DATASET |
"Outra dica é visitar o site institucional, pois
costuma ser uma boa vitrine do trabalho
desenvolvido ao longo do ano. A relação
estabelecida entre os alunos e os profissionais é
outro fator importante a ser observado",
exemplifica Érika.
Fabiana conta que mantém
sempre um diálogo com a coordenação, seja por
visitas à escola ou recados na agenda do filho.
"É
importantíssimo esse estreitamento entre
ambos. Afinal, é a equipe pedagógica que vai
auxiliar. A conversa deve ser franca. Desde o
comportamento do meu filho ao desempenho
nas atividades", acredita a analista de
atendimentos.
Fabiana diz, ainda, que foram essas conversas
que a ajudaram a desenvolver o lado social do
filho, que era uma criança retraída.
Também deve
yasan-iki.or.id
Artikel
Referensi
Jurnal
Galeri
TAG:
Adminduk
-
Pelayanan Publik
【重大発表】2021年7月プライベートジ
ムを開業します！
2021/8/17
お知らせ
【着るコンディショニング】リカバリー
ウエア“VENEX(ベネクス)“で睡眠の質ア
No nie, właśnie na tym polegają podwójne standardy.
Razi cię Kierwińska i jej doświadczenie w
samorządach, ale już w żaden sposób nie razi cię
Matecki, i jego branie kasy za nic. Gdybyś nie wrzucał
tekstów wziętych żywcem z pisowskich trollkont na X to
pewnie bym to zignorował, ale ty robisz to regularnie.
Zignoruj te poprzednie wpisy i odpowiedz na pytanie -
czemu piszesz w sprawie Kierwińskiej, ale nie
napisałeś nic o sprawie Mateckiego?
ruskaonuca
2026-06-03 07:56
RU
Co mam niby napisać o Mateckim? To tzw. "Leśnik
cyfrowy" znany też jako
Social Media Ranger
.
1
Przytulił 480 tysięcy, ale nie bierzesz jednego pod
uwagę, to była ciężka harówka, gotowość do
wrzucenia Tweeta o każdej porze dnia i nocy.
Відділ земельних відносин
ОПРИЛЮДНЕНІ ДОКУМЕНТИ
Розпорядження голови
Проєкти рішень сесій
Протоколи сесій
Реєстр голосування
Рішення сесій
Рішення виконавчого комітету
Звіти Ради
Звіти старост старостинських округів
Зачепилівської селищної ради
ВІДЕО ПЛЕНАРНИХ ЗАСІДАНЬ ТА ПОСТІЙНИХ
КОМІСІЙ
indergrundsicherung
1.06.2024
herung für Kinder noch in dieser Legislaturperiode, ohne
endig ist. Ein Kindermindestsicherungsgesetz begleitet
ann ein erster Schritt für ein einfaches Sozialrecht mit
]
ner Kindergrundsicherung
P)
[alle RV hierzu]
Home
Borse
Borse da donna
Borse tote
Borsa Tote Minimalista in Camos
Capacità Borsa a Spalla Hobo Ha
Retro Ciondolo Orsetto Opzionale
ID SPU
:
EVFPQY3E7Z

ABOUT THIS EXERCISE | Write down the entries above again. Copy them word for word.

RESPONSE TO THE EXERCISE |
"Outra dica é visitar o site institucional, pois
costuma ser uma boa vitrine do trabalho
desenvolvido ao longo do ano. A relação
estabelecida entre os alunos e os profissionais é
outro fator importante a ser observado",
exemplifica Érika.
Fabiana conta que mantém
sempre um diálogo com a coordenação, seja por
visitas à escola ou recados na agenda do filho.
"É
importantíssimo esse estreitamento entre
ambos. Afinal, é a equipe pedagógica que vai
auxiliar. A conversa deve ser franca. Desde o
comportamento do meu filho ao desempenho
nas atividades", acredita a analista de
atendimentos.
Fabiana diz, ainda, que foram essas conversas
que a ajudaram a desenvolver o lado social do
filho, que era uma criança retraída.
Também deve
yasan-iki.or.id
Artikel
Referensi
Jurnal
Galeri
TAG:
Adminduk
-
Pelayanan Publik
【重大発表】2021年7月プライベートジ
ムを開業します！
2021/8/17
お知らせ
【着るコンディショニング】リカバリー
ウエア“VENEX(ベネクス)“で睡眠の質ア
No nie, właśnie na tym polegają podwójne standardy.
Razi cię Kierwińska i jej doświadczenie w
samorządach, ale już w żaden sposób nie razi cię
Matecki, i jego branie kasy za nic. Gdybyś nie wrzucał
tekstów wziętych żywcem z pisowskich trollkont na X to
pewnie bym to zignorował, ale ty robisz to regularnie.
Zignoruj te poprzednie wpisy i odpowiedz na pytanie -
czemu piszesz w sprawie Kierwińskiej, ale nie
napisałeś nic o sprawie Mateckiego?
ruskaonuca
2026-06-03 07:56
RU
Co mam niby napisać o Mateckim? To tzw. "Leśnik
cyfrowy" znany też jako
Social Media Ranger
.
1
Przytulił 480 tysięcy, ale nie bierzesz jednego pod
uwagę, to była ciężka harówka, gotowość do
wrzucenia Tweeta o każdej porze dnia i nocy.
Відділ земельних відносин
ОПРИЛЮДНЕНІ ДОКУМЕНТИ
Розпорядження голови
Проєкти рішень сесій
Протоколи сесій
Реєстр голосування
Рішення сесій
Рішення виконавчого комітету
Звіти Ради
Звіти старост старостинських округів
Зачепилівської селищної ради
ВІДЕО ПЛЕНАРНИХ ЗАСІДАНЬ ТА ПОСТІЙНИХ
КОМІСІЙ
indergrundsicherung
1.06.2024
herung für Kinder noch in dieser Legislaturperiode, ohne
endig ist. Ein Kindermindestsicherungsgesetz begleitet
ann ein erster Schritt für ein einfaches Sozialrecht mit
]
ner Kindergrundsicherung
P)
[alle RV hierzu]
Home
Borse
Borse da donna
Borse tote
Borsa Tote Minimalista in Camos
Capacità Borsa a Spalla Hobo Ha
Retro Ciondolo Orsetto Opzionale
ID SPU
:
EVFPQY3E7Z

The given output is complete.